▶ **Extrait choisi**
______

Pour Siwar Derbeli, la pénurie de riz à la quelle fait face la Tunisie n'est pas seulement symptômatique du marasme économique, mais une source de faim, car c'est l'un des rares aliments de base qu'elle peut manger confortablement.
Les pénuries de produits importés vendus à des prix subventionnés se multiplient en Tunisie depuis l'année dernière, le blé, le sucre, l'huile de cuisson et les produits laitiers disparaissant périodiquement des rayons des supermarchés, de même que certains médicaments.
Bien que le riz ne soit pas l'aliment de base le plus courant en Tunisie, où l'on consomme plus fréquemment du pain, des pâtes et du couscous, son absence de gluten le rend indispensable pour les quelque 100 000 personnes atteintes de la maladie cœliaque, une affection auto-immune qui provoque une réaction dangereuse au gluten.
Situation regrettable
"Vous rentrez chez vous et vous ne trouvez pas les aliments de base dont vous avez besoin pour manger. C'est une situation très regrettable", a déclaré à Reuters Mme Derbeli, âgée de 18 ans et souffrante de la maladie de cœliaque.
Sa mère, Hasna Arfaoui, préparait le repas du soir de Derbeli avec des pâtes sans gluten coûteuses, difficiles à payer pour Arfaoui, une veuve sans emploi avec trois enfants qui travaillait comme femme de ménage.
"Nous avons rencontré des difficultés avec son régime alimentaire et c'est très fatigant pour nous. Les aliments spécialisés dont elle a besoin sont chers et nous avons souvent du mal à les payer. Des ingrédients de base comme le riz manquent", a-t-elle déclaré.
"Rien à voir avec les finances publiques"

______

▶ **Fiches répertoriées**
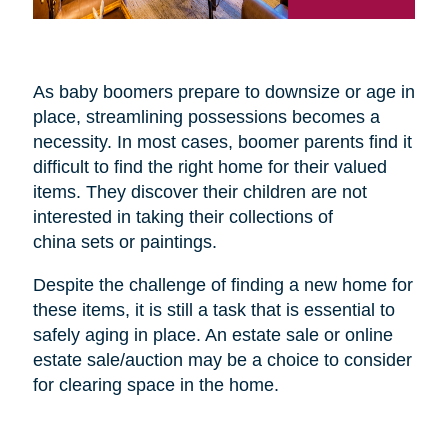
As baby boomers prepare to downsize or age in
place, streamlining possessions becomes a
necessity. In most cases, boomer parents find it
difficult to find the right home for their valued
items. They discover their children are not
interested in taking their collections of
china sets or paintings.
Despite the challenge of finding a new home for
these items, it is still a task that is essential to
safely aging in place. An estate sale or online
estate sale/auction may be a choice to consider
for clearing space in the home.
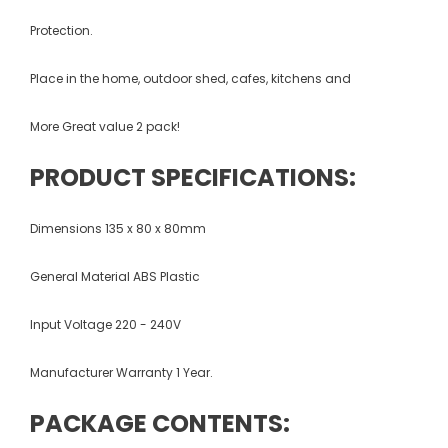
Protection.
Place in the home, outdoor shed, cafes, kitchens and
More Great value 2 pack!
PRODUCT SPECIFICATIONS:
Dimensions 135 x 80 x 80mm
General Material ABS Plastic
Input Voltage 220 - 240V
Manufacturer Warranty 1 Year.
PACKAGE CONTENTS:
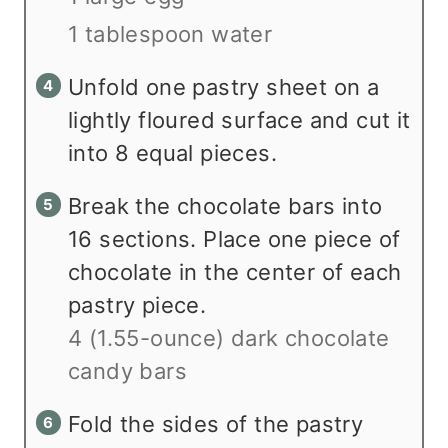
1 tablespoon water
Unfold one pastry sheet on a
lightly floured surface and cut it
into 8 equal pieces.
Break the chocolate bars into
16 sections. Place one piece of
chocolate in the center of each
pastry piece.
4 (1.55-ounce) dark chocolate
candy bars
Fold the sides of the pastry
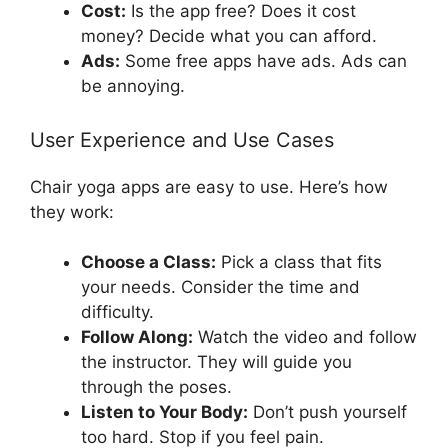
Cost:
Is the app free? Does it cost
money? Decide what you can afford.
Ads:
Some free apps have ads. Ads can
be annoying.
User Experience and Use Cases
Chair yoga apps are easy to use. Here’s how
they work:
Choose a Class:
Pick a class that fits
your needs. Consider the time and
difficulty.
Follow Along:
Watch the video and follow
the instructor. They will guide you
through the poses.
Listen to Your Body:
Don’t push yourself
too hard. Stop if you feel pain.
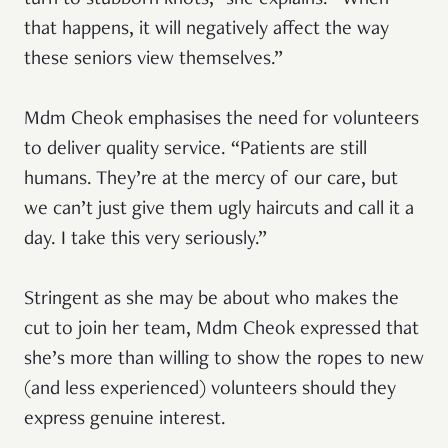
turn to stubborn knots,” she explains. “When
that happens, it will negatively affect the way
these seniors view themselves.”
Mdm Cheok emphasises the need for volunteers
to deliver quality service. “Patients are still
humans. They’re at the mercy of our care, but
we can’t just give them ugly haircuts and call it a
day. I take this very seriously.”
Stringent as she may be about who makes the
cut to join her team, Mdm Cheok expressed that
she’s more than willing to show the ropes to new
(and less experienced) volunteers should they
express genuine interest.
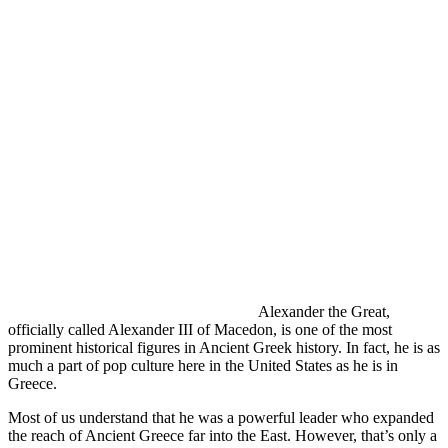
Alexander the Great,
officially called Alexander III of Macedon, is one of the most
prominent historical figures in Ancient Greek history. In fact, he is as
much a part of pop culture here in the United States as he is in
Greece.
Most of us understand that he was a powerful leader who expanded
the reach of Ancient Greece far into the East. However, that’s only a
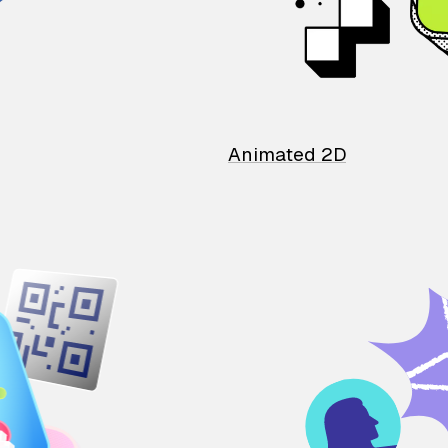
Animated 2D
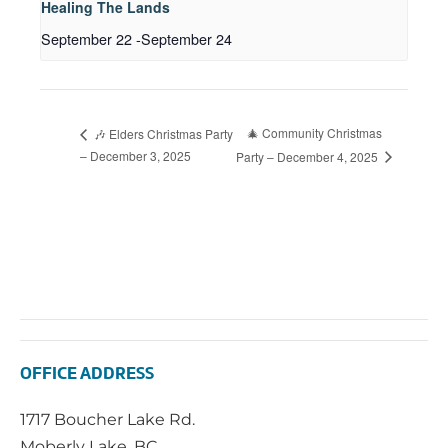
Healing The Lands
September 22
-
September 24
🎄 Community Christmas
🎶 Elders Christmas Party
– December 3, 2025
Party – December 4, 2025
OFFICE ADDRESS
1717 Boucher Lake Rd.
Moberly Lake, BC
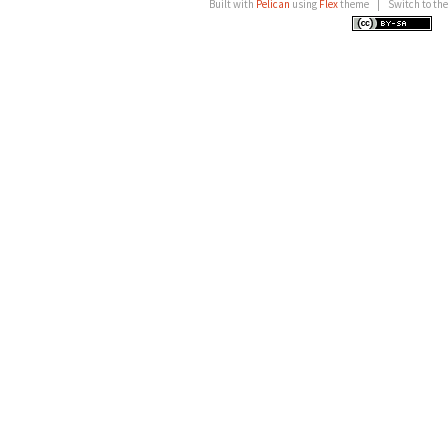
Built with
Pelican
using
Flex
theme
|
Switch to th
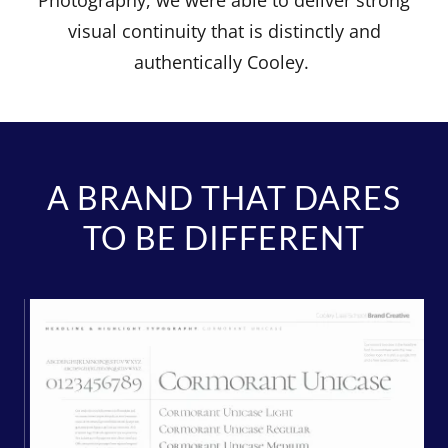
Photography, we were able to deliver strong
visual continuity that is distinctly and
authentically Cooley.
A BRAND THAT DARES
TO BE DIFFERENT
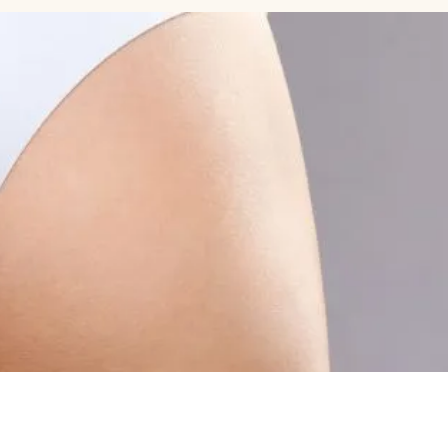
Celebrity Cosmetic Dermatologist
MEDICAL
More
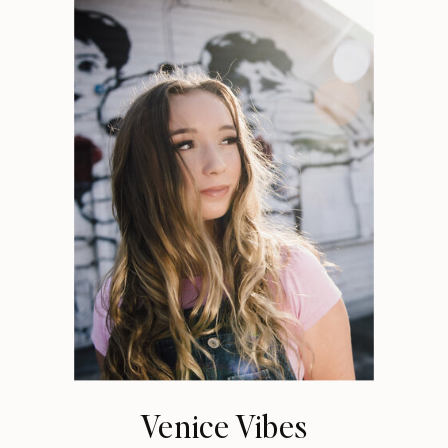
Venice Vibes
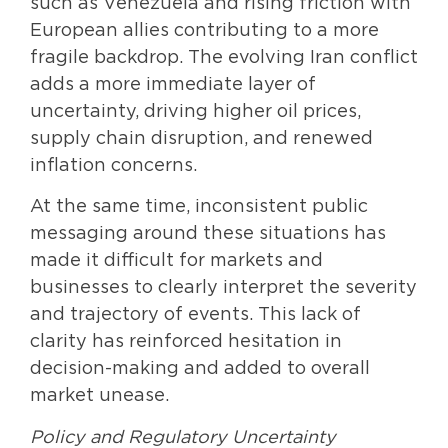
such as Venezuela and rising friction with
European allies contributing to a more
fragile backdrop. The evolving Iran conflict
adds a more immediate layer of
uncertainty, driving higher oil prices,
supply chain disruption, and renewed
inflation concerns.
At the same time, inconsistent public
messaging around these situations has
made it difficult for markets and
businesses to clearly interpret the severity
and trajectory of events. This lack of
clarity has reinforced hesitation in
decision-making and added to overall
market unease.
Policy and Regulatory Uncertainty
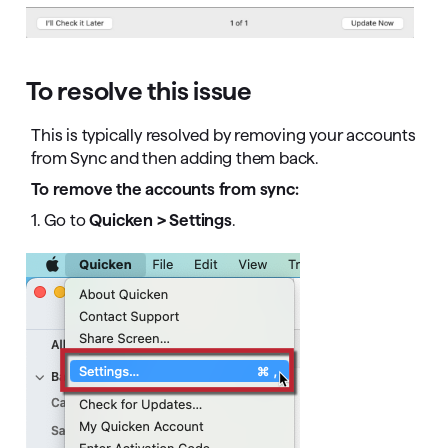
To resolve this issue
This is typically resolved by removing your accounts
from Sync and then adding them back.
To remove the accounts from sync:
1. Go to
Quicken > Settings
.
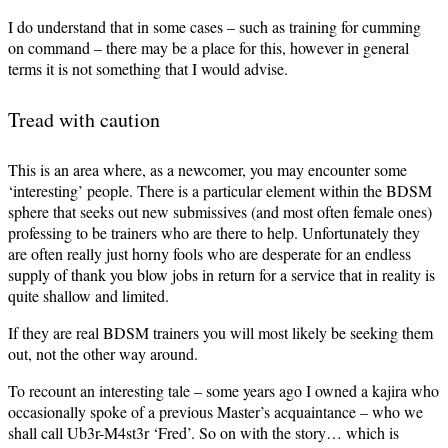
I do understand that in some cases – such as training for cumming
on command – there may be a place for this, however in general
terms it is not something that I would advise.
Tread with caution
This is an area where, as a newcomer, you may encounter some
‘interesting’ people. There is a particular element within the BDSM
sphere that seeks out new submissives (and most often female ones)
professing to be trainers who are there to help. Unfortunately they
are often really just horny fools who are desperate for an endless
supply of thank you blow jobs in return for a service that in reality is
quite shallow and limited.
If they are real BDSM trainers you will most likely be seeking them
out, not the other way around.
To recount an interesting tale – some years ago I owned a kajira who
occasionally spoke of a previous Master’s acquaintance – who we
shall call Ub3r-M4st3r ‘Fred’. So on with the story… which is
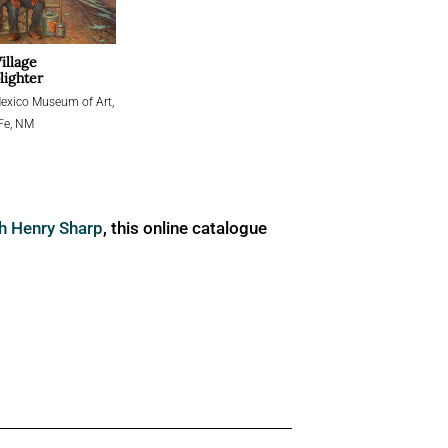
illage
ighter
xico Museum of Art,
Fe, NM
ph Henry Sharp
, this online catalogue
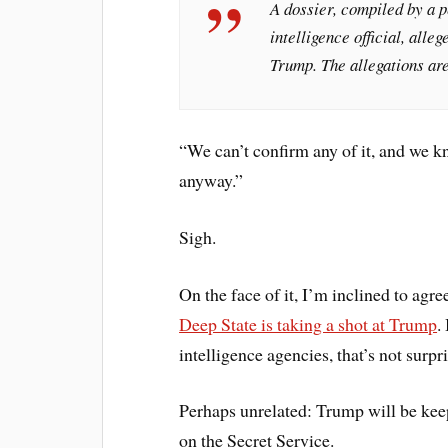
A dossier, compiled by a 
intelligence official, all
Trump. The allegations are
“We can’t confirm any of it, and we k
anyway.”
Sigh.
On the face of it, I’m inclined to agr
Deep State is taking a shot at Trump
.
intelligence agencies, that’s not surpr
Perhaps unrelated: Trump will be keepi
on the Secret Service.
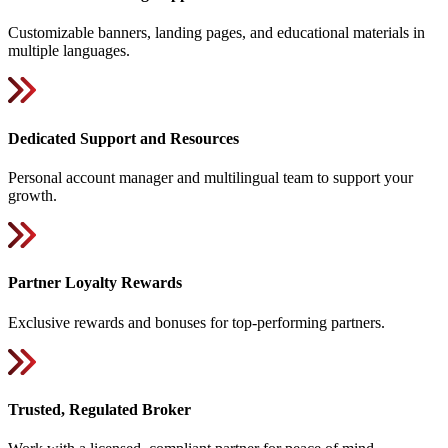
Customizable banners, landing pages, and educational materials in
multiple languages.
Dedicated Support and Resources
Personal account manager and multilingual team to support your
growth.
Partner Loyalty Rewards
Exclusive rewards and bonuses for top-performing partners.
Trusted, Regulated Broker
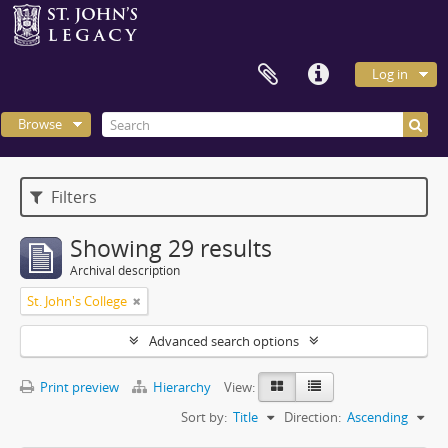
Log in
Browse
Filters
Showing 29 results
Archival description
St. John's College
Advanced search options
Print preview
Hierarchy
View:
Sort by:
Title
Direction:
Ascending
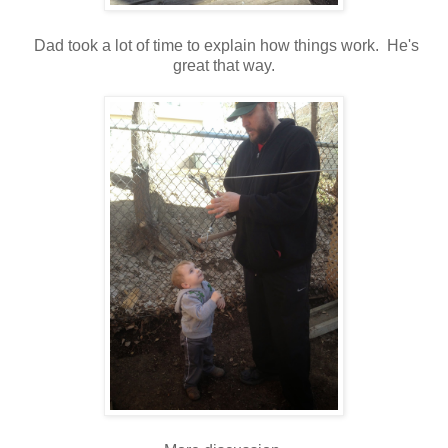
Dad took a lot of time to explain how things work. He's
great that way.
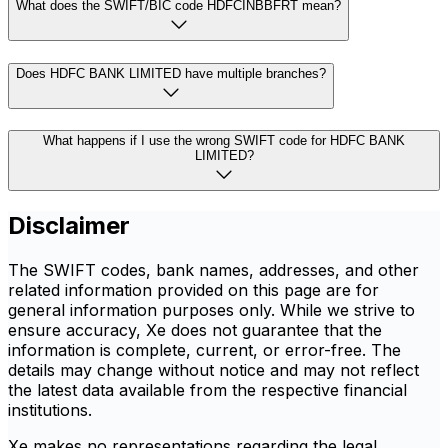
What does the SWIFT/BIC code HDFCINBBFRT mean?
Does HDFC BANK LIMITED have multiple branches?
What happens if I use the wrong SWIFT code for HDFC BANK
LIMITED?
Disclaimer
The SWIFT codes, bank names, addresses, and other
related information provided on this page are for
general information purposes only. While we strive to
ensure accuracy, Xe does not guarantee that the
information is complete, current, or error-free. The
details may change without notice and may not reflect
the latest data available from the respective financial
institutions.
Xe makes no representations regarding the legal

______

▶ **Consignes de travail**
1) Dans l'article sur la pénurie de riz en Tunisie, quels produits sont cités comme disparaissant périodiquement des rayons des supermarchés ?
2) Répondez à ces questions sur l'article sur la pénurie de riz en Tunisie :
(a) Quel âge a Siwar Derbeli ?
(b) Combien de personnes environ sont atteintes de la maladie cœliaque en Tunisie ?
(c) Combien d'enfants a Hasna Arfaoui ?
3) Reprenez l'article sur la pénurie de riz en Tunisie là où il s'arrête.
Les fiches n'ont aucun rôle à jouer ici.

▶ **Liste des réponses**
1) Le blé, le sucre, l'huile de cuisson, les produits laitiers et certains médicaments.

2)
(a) 18 ans.
(b) Quelque 100 000 personnes.
(c) Trois enfants.

3)
Le gouvernement a nié que les pénuries étaient dues à la crise des finances publiques, alors que les pourparlers en vue d'un renflouement étranger sont dans l'impasse et que les agences de notation du crédit mettent en garde contre un éventuel défaut de paiement de la dette souveraine de la Tunisie.
Cependant, des économistes, des analystes politiques et l'influent syndicat tunisien ont tous déclaré que le gouvernement retardait ou arrêtait les importations de produits subventionnés pour aider à faire face à un déficit budgétaire de 5 milliards de dollars, malgré les difficultés de la population.
Monji ben Hriz, président de l'Association tunisienne de la maladie cœliaque, a déclaré qu'aucun navire ne devait décharger du riz avant décembre et que les stocks détenus par l'État étaient déjà épuisés.
Du riz importé par le secteur privé est disponible, mais à un prix beaucoup plus élevé, inaccessibles pour de nombreux Tunisiens.
"Les gens éprouvent aujourd'hui de réelles difficultés à se procurer du riz et certains ont modifié leur régime alimentaire pour cette raison, mettant ainsi leur santé en péril", a-t-il déclaré.